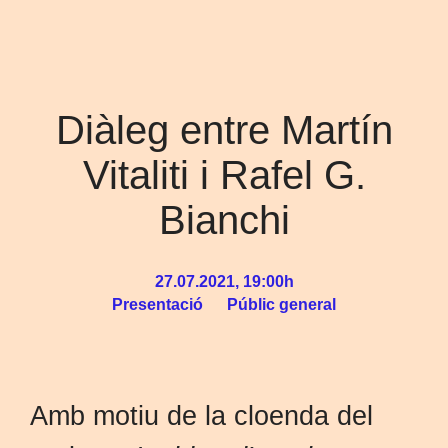
Diàleg entre Martín
Vitaliti i Rafel G.
Bianchi
27.07.2021, 19:00h
Presentació
Públic general
Amb motiu de la cloenda del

= = = =

WORK ITEM
Reproduce the material above with "Presentació" replaced by "Conversa" and everything else unchanged, leaving out the pictures.

THE COMPLETED TASK
Diàleg entre Martín
Vitaliti i Rafel G.
Bianchi
27.07.2021, 19:00h
Conversa
Públic general
Amb motiu de la cloenda del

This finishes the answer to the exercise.